Aim of the task
Update the entries below by changing "Sailing" to "Kayaking" and keeping every other word the same. Don't include the pictures.

##########

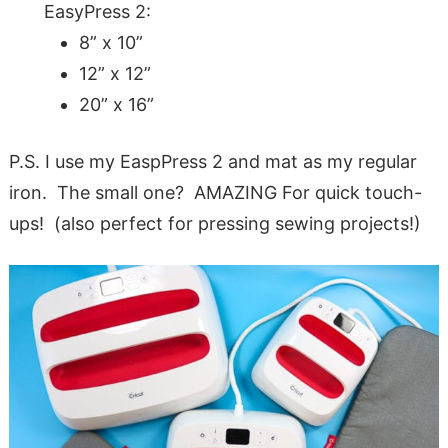
EasyPress 2:
8” x 10”
12” x 12”
20” x 16”
P.S. I use my EaspPress 2 and mat as my regular
iron. The small one? AMAZING For quick touch-
ups! (also perfect for pressing sewing projects!)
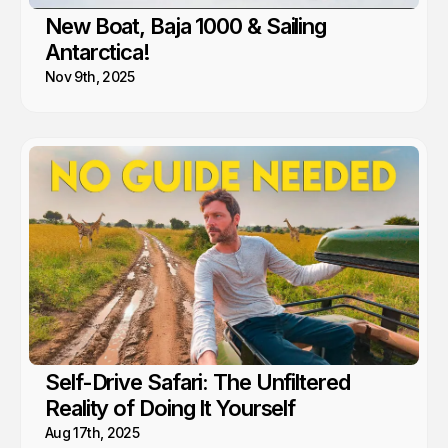
New Boat, Baja 1000 & Sailing
Antarctica!
Nov 9th, 2025
Self-Drive Safari: The Unfiltered
Reality of Doing It Yourself
Aug 17th, 2025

##########

Your response
EasyPress 2:
8” x 10”
12” x 12”
20” x 16”
P.S. I use my EaspPress 2 and mat as my regular
iron. The small one? AMAZING For quick touch-
ups! (also perfect for pressing sewing projects!)
New Boat, Baja 1000 & Kayaking
Antarctica!
Nov 9th, 2025
Self-Drive Safari: The Unfiltered
Reality of Doing It Yourself
Aug 17th, 2025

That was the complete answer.